Three of the plinths in Britain's best-known public square carry statues of heroic military men. And, of course, Adm. Horatio Nelson – the hero of the 1805 Battle of Trafalgar between England, France, and Spain – stands atop a column in the middle of the square. But the mysterious fourth plinth in the northwest corner has stood empty for more than 150 years. Now, the National Gallery is showing scale models of six proposed monuments that might occupy the lonely plinth. And it's inviting the public to chip in to the debate.

"It must be that one, definitely," said the eager Ms. Marks, pointing to "Faîtes L'Art, pas La Guerre" ("Make Art, Not War"), a huge wind-powered antiwar installation by Bob and Roberta Smith.
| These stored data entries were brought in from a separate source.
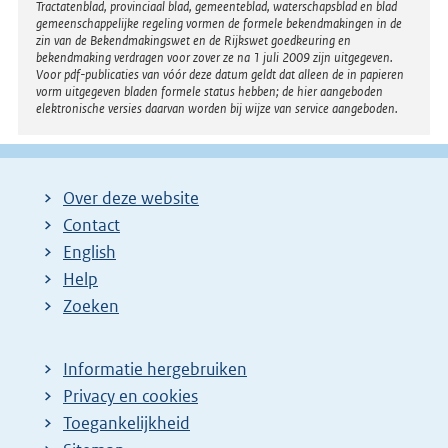
Tractatenblad, provinciaal blad, gemeenteblad, waterschapsblad en blad
gemeenschappelijke regeling vormen de formele bekendmakingen in de
zin van de Bekendmakingswet en de Rijkswet goedkeuring en
bekendmaking verdragen voor zover ze na 1 juli 2009 zijn uitgegeven.
Voor pdf-publicaties van vóór deze datum geldt dat alleen de in papieren
vorm uitgegeven bladen formele status hebben; de hier aangeboden
elektronische versies daarvan worden bij wijze van service aangeboden.
Over deze website
Contact
English
Help
Zoeken
Informatie hergebruiken
Privacy en cookies
Toegankelijkheid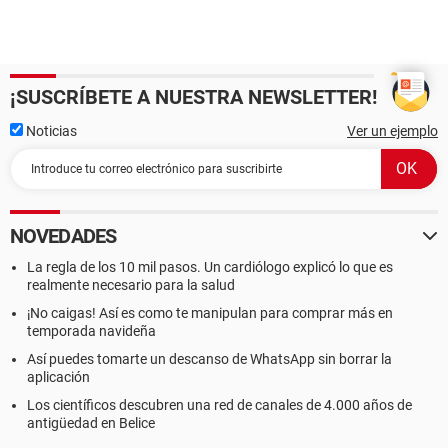
¡SUSCRÍBETE A NUESTRA NEWSLETTER!
Noticias
Ver un ejemplo
NOVEDADES
La regla de los 10 mil pasos. Un cardiólogo explicó lo que es
realmente necesario para la salud
¡No caigas! Así es como te manipulan para comprar más en
temporada navideña
Así puedes tomarte un descanso de WhatsApp sin borrar la
aplicación
Los científicos descubren una red de canales de 4.000 años de
antigüedad en Belice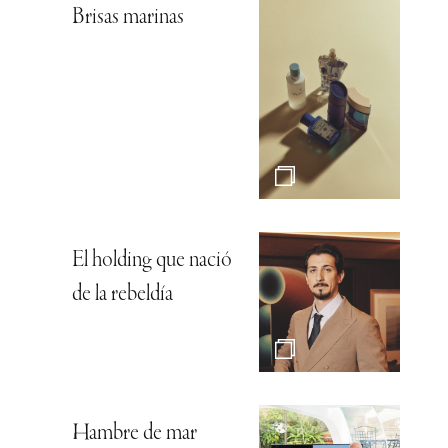
Brisas marinas
El holding que nació
de la rebeldía
Hambre de mar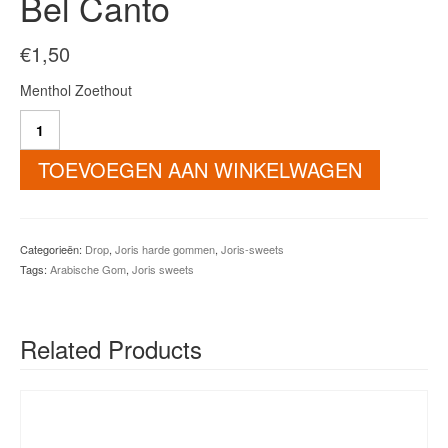
Bel Canto
€
1,50
Menthol Zoethout
Bel
Canto
aantal
TOEVOEGEN AAN WINKELWAGEN
Categorieën:
Drop
,
Joris harde gommen
,
Joris-sweets
Tags:
Arabische Gom
,
Joris sweets
Related Products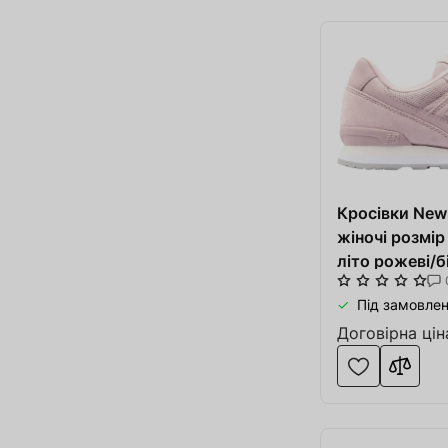
Кросівки Ne
жіночі розмір
літо рожеві/б
Під замовлен
Договірна цін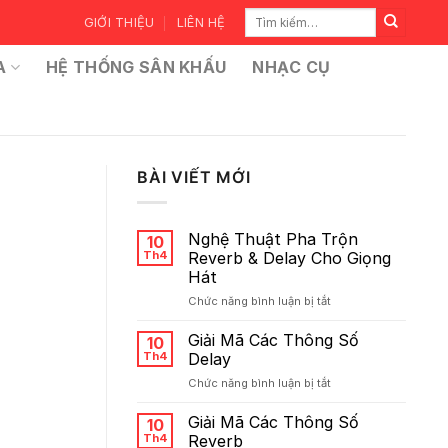
Tìm
GIỚI THIỆU
LIÊN HỆ
kiếm:
A
HỆ THỐNG SÂN KHẤU
NHẠC CỤ
BÀI VIẾT MỚI
Nghệ Thuật Pha Trộn
10
Th4
Reverb & Delay Cho Giọng
Hát
ở
Chức năng bình luận bị tắt
Nghệ
Thuật
Giải Mã Các Thông Số
10
Pha
Th4
Delay
Trộn
ở
Chức năng bình luận bị tắt
Reverb
Giải
&
Mã
Giải Mã Các Thông Số
Delay
10
Các
Cho
Th4
Reverb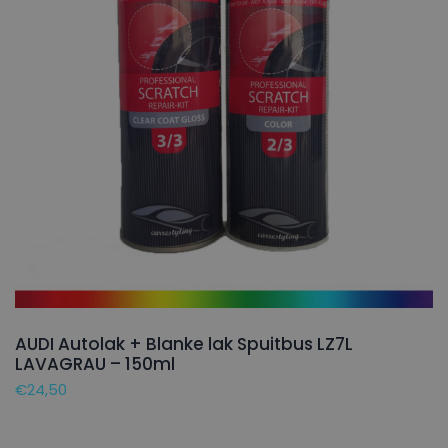
AUDI Autolak + Blanke lak Spuitbus LZ7L
LAVAGRAU – 150ml
€
24,50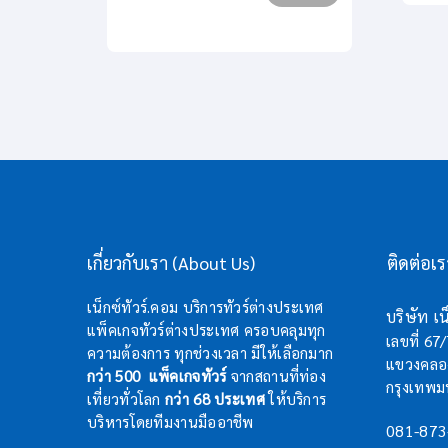
เกี่ยวกับเรา (About Us)
ติดต่อเ
เน็กซ์ทัวร์.คอม บริการทัวร์ต่างประเทศ
บริษัท เน็
แพ็คเกจทัวร์ต่างประเทศ ครอบคลุมทุก
เลขที่ 67
ความต้องการ ทุกช่วงเวลา มีให้เลือกมาก
แขวงคลอง
กว่า 500 แพ็คเกจทัวร์
จากสถานที่ท่อง
กรุงเทพ
เที่ยวทั่วโลก
กว่า 68 ประเทศ
ให้บริการ
บริหารโดยทีมงานมืออาชีพ
081-873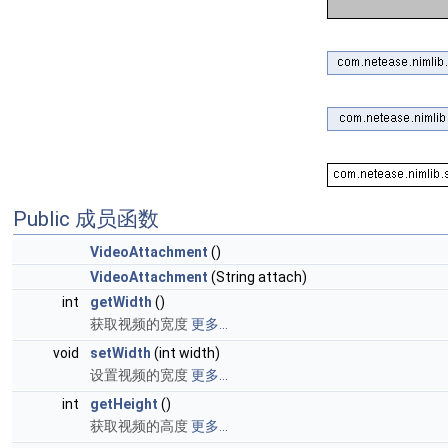
Public 成员函数
VideoAttachment
()
VideoAttachment
(String attach)
int
getWidth
()
获取视频的宽度
更多...
void
setWidth
(int width)
设置视频的宽度
更多...
int
getHeight
()
获取视频的高度
更多...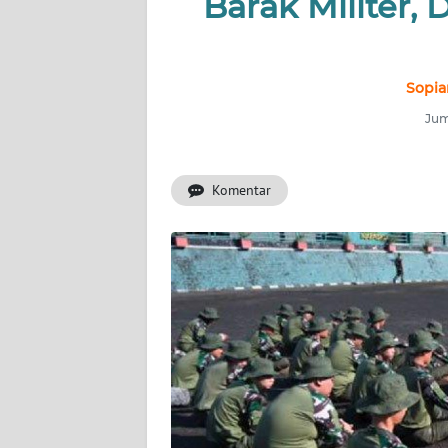
Barak Militer,
INDEKS
BERITA
KONTAK
Sopia
KAMI
Jum
INFO
IKLAN
Komentar
TENTANG
KAMI
PEDOMAN
MEDIA
SIBER
REDAKSI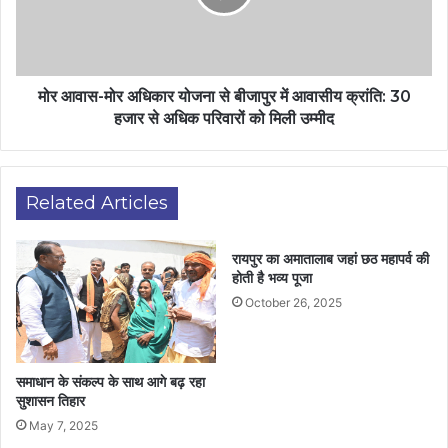
मोर आवास-मोर अधिकार योजना से बीजापुर में आवासीय क्रांति: 30
हजार से अधिक परिवारों को मिली उम्मीद
Related Articles
रायपुर का अमातालाब जहां छठ महापर्व की
होती है भव्य पूजा
October 26, 2025
समाधान के संकल्प के साथ आगे बढ़ रहा
सुशासन तिहार
May 7, 2025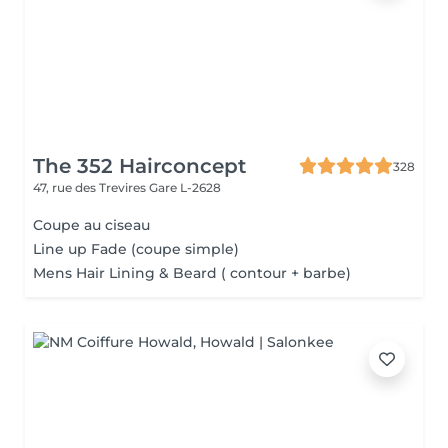
The 352 Hairconcept
328
47, rue des Trevires
Gare L-2628
Coupe au ciseau
Line up Fade (coupe simple)
Mens Hair Lining & Beard ( contour + barbe)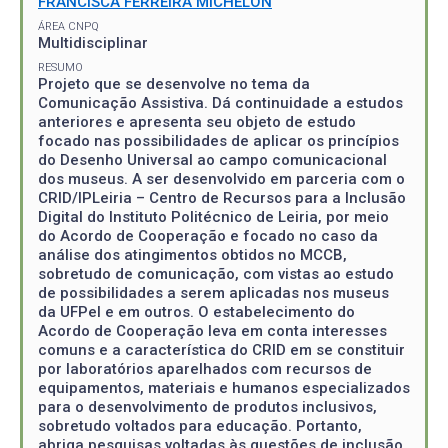
FRANCISCA FERREIRA MICHELON
ÁREA CNPQ
Multidisciplinar
RESUMO
Projeto que se desenvolve no tema da
Comunicação Assistiva. Dá continuidade a estudos
anteriores e apresenta seu objeto de estudo
focado nas possibilidades de aplicar os princípios
do Desenho Universal ao campo comunicacional
dos museus. A ser desenvolvido em parceria com o
CRID/IPLeiria – Centro de Recursos para a Inclusão
Digital do Instituto Politécnico de Leiria, por meio
do Acordo de Cooperação e focado no caso da
análise dos atingimentos obtidos no MCCB,
sobretudo de comunicação, com vistas ao estudo
de possibilidades a serem aplicadas nos museus
da UFPel e em outros. O estabelecimento do
Acordo de Cooperação leva em conta interesses
comuns e a característica do CRID em se constituir
por laboratórios aparelhados com recursos de
equipamentos, materiais e humanos especializados
para o desenvolvimento de produtos inclusivos,
sobretudo voltados para educação. Portanto,
abriga pesquisas voltadas às questões de inclusão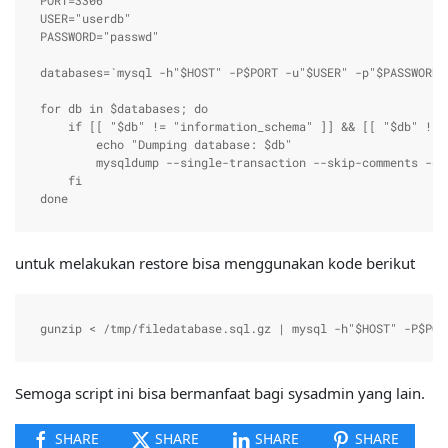
PORT=3306

USER="userdb"

PASSWORD="passwd"

databases=`mysql -h"$HOST" -P$PORT -u"$USER" -p"$PASSWORD"
for db in $databases; do

    if [[ "$db" != "information_schema" ]] && [[ "$db" != 
        echo "Dumping database: $db"

        mysqldump --single-transaction --skip-comments -c 
    fi

untuk melakukan restore bisa menggunakan kode berikut
gunzip < /tmp/filedatabase.sql.gz | mysql -h"$HOST" -P$POR
Semoga script ini bisa bermanfaat bagi sysadmin yang lain.
SHARE
SHARE
SHARE
SHARE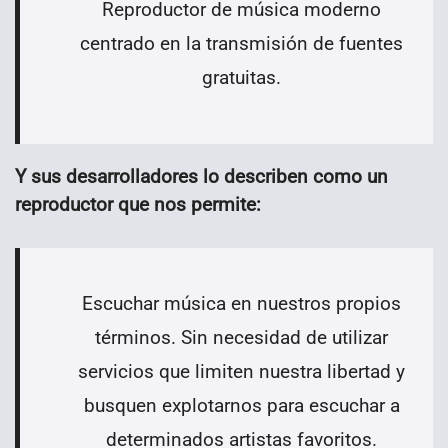
Reproductor de música moderno
centrado en la transmisión de fuentes
gratuitas.
Y sus desarrolladores lo describen como un
reproductor que nos permite:
Escuchar música en nuestros propios
términos. Sin necesidad de utilizar
servicios que limiten nuestra libertad y
busquen explotarnos para escuchar a
determinados artistas favoritos.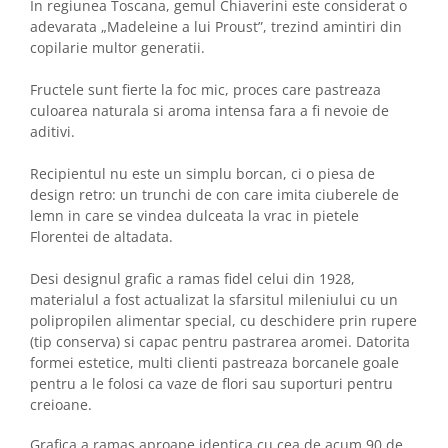
In regiunea Toscana, gemul Chiaverini este considerat o
adevarata „Madeleine a lui Proust”, trezind amintiri din
copilarie multor generatii.
Fructele sunt fierte la foc mic, proces care pastreaza
culoarea naturala si aroma intensa fara a fi nevoie de
aditivi.
Recipientul nu este un simplu borcan, ci o piesa de
design retro: un trunchi de con care imita ciuberele de
lemn in care se vindea dulceata la vrac in pietele
Florentei de altadata.
Desi designul grafic a ramas fidel celui din 1928,
materialul a fost actualizat la sfarsitul mileniului cu un
polipropilen alimentar special, cu deschidere prin rupere
(tip conserva) si capac pentru pastrarea aromei. Datorita
formei estetice, multi clienti pastreaza borcanele goale
pentru a le folosi ca vaze de flori sau suporturi pentru
creioane.
Grafica a ramas aproape identica cu cea de acum 90 de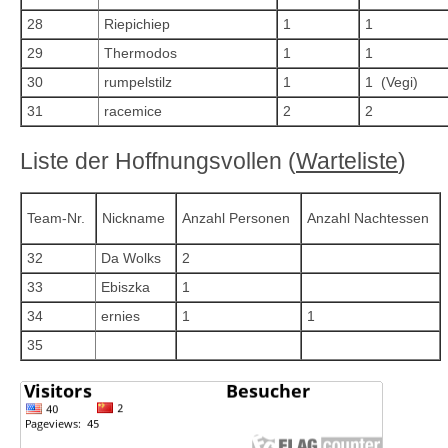
28
Riepichiep
1
1
29
Thermodos
1
1
30
rumpelstilz
1
1 (Vegi)
31
racemice
2
2
Liste der Hoffnungsvollen (
Warteliste
)
Team-Nr.
Nickname
Anzahl Personen
Anzahl Nachtessen
32
Da Wolks
2
33
Ebiszka
1
34
ernies
1
1
35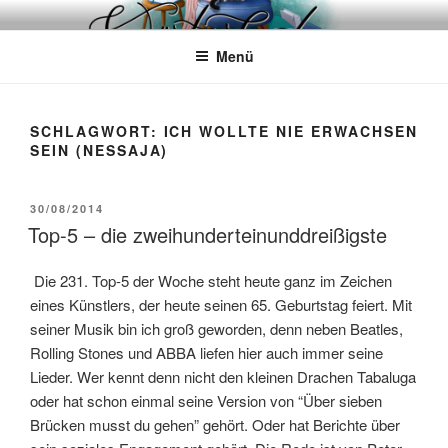
Zum
WÖRTERKATZE
Von Büchern erzählen
Inhalt
Menü
springen
SCHLAGWORT:
ICH WOLLTE NIE ERWACHSEN
SEIN (NESSAJA)
VERÖFFENTLICHT
30/08/2014
AM
Top-5 – die zweihunderteinunddreißigste
Die 231. Top-5 der Woche steht heute ganz im Zeichen
eines Künstlers, der heute seinen 65. Geburtstag feiert. Mit
seiner Musik bin ich groß geworden, denn neben Beatles,
Rolling Stones und ABBA liefen hier auch immer seine
Lieder. Wer kennt denn nicht den kleinen Drachen Tabaluga
oder hat schon einmal seine Version von “Über sieben
Brücken musst du gehen” gehört. Oder hat Berichte über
Its bright flashing lights and immense colorful lettering is more Woodstock 1969 than it is central London militaristic square 2008.

"That's the point!" she says, scribbling her reasons for her pick on a feedback card and dropping it in the gallery box. "It will send a message to the people who run Britain and the people who live in it: no more war."

The very Frenchness of the monument challenges the notion of British military supremacy that is the foundation of Trafalgar Square. Indeed, the info-card next to "Make Art, Not War" describes it as a "gentle provocation to the overwhelming Hogarthian stature of Trafalgar Square as the centre of celebration of Britain's military achievements over the French."

Marks seems a little thrown by the arty lingo, but nods anyway. "Exactly. Challenging Hogarthianism. Exactly," she says.

• • •

The World War I poet Rupert Brooke once said of British war graves in foreign countries: "There's some corner of a foreign field that is for ever England."